Toward the end of his richly anecdotal book, Who Gets What, compensation expert Kenneth R. Feinberg observes that when considering the fairness of pay, “everybody counts other people’s money.” Money, of course, is a key signal of success in our market economy. And federal workers today are increasingly subjected to pay and job security comparisons by private sector workers who are worried about their own pay—or lack thereof.
Feinberg has been the mediator and paymaster in high-profile cases where demand has arisen for “fair compensation after tragedy and financial upheaval,” as his book’s subtitle notes. Who Gets What (PublicAffairs, 2012) recounts the author’s experiences stretching from the post-Vietnam Agent Orange case in the 1970s to the ongoing case of the Gulf of Mexico oil spill. His experience bears testimony to people’s sensitivity about parity in compensation, and, perhaps, offers lessons for resolving the debate about appropriate pay for federal employees.
Public compensation programs are very much in the news. In California, voters in two large cities recently approved cuts in public pensions. Republicans in Congress have made many attempts to enact extended pay freezes or reductions for federal workers. In a document released in September 2011, GOP presidential candidate Mitt Romney implied that he might seek a pay reduction to “align federal employee compensation with the private sector.”
Obama has made “fairness” a watchword of his campaign—but so far it’s little more than a slogan justifying higher taxes on high earners. In contrast, Feinberg’s real-life experience shows what’s needed to find consensus about the fairness of other people’s pay.
He was drawn into the fairness game in 1984, when federal Judge Jack B. Weinstein recruited Feinberg, a former clerk, to work with the chemical industry and veterans groups to settle the nine-year class-action suit brought by victims of exposure to the chemical defoliant Agent Orange. Eight chemical companies settled for $80 million, an impressive sum at the time, but still not large enough to provide much money to those who could prove to Feinberg that they’d suffered adverse health effects.
Weinstein held hearings across the nation to seek veterans’ views on how to fairly distribute the money. Feinberg listened “in amazement as leaders of the Vietnam veterans community pleaded for money—not for themselves but for their brothers in arms who needed it more than they did.” Over 10 years, payments went to 52,000 individual veterans, but $42 million was used to fund legal, social and medical programs to assist families of the vets and other programs to inform the community about available government benefits.
In the end, he writes, the money was not as important as the facts of the settlement, viewed by vets as a “vindication of their suffering” and “an important step on their road to recovery.” More broadly, he adds, the program was “an important concluding chapter in America’s sad Vietnam experience.”
In 2001, Feinberg was chosen as administrator of the Sept. 11 Victim Compensation Fund. With few guidelines from Congress, and no limit on disbursements, he had to devise a matrix that people would view as fair. Were the lives of a waiter and an investment manager at the World Trade Center worth the same or not? Should people be compensated for pain and suffering? Would it be fair to give those without life insurance policies more than those who did buy such insurance? In the end, a system was devised to answer these and other questions, and the fund awarded $7 billion to the survivors of those killed and the injured victims.
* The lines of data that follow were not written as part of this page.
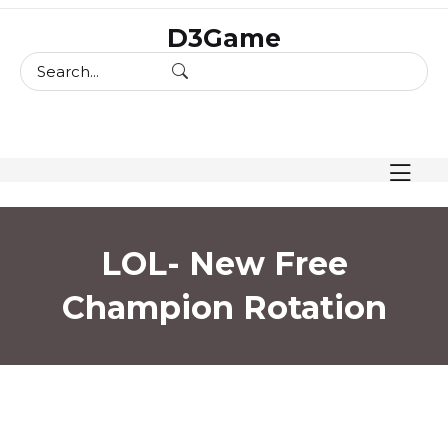
skip
D3Game
to
content
LOL- New Free
Champion Rotation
Feinberg was called on to administer a privately raised, $8 million fund to compensate victims of the 2007 Virginia Tech massacre, which cost the lives of 32 people. Most recently, he was tapped to run the $20 billion fund pledged by BP, whose deep-drilling rig’s failure in 2010 caused an oil spill that despoiled coastlines and cost business owners billions of dollars in income. In between, Feinberg was recruited by the Treasury Department to establish fair and publicly acceptable standards for paying 175 top executives and earners at seven financial institutions that received the most assistance from the 2008 Troubled Asset Relief Program.
In meetings with the financial executives, he was told emphatically that compensation “was a symbol of self-worth. Compensation mirrored individual fulfillment [and] without generous pay, company officials would view themselves as failures.”
Subsequently, personal meetings, or public forums in the BP case, were essential to achieving acceptance of tough decisions, Feinberg concludes.
His experience may offer lessons to help in the polarized debate about federal pay. Today, there are too many competing sets of “facts”—from the Government Accountability Office, the Congressional Budget Office, conservative think tanks, not to mention the President’s Pay Agent. And those who believe feds are overpaid seem to be gaining the upper hand. Without a doubt, many with uncertain economic futures must envy the relatively good and certainly more stable paychecks and benefit packages that feds enjoy—including pension programs rarely matched in the private sector. They surely are counting other people’s money.
To borrow from the Feinberg model, one could appoint a neutral party, as Feinberg has been, to hold public forums nationwide that would air the issues, educate the public, generate consensus about what’s fair and, incidentally, attract more people to federal service.
My candidate for the position: Paul A. Volcker, who has sponsored two commissions on public service reform and has not shied from various other high-profile public-interest tasks. The former Federal Reserve chairman has the credibility to get the job done.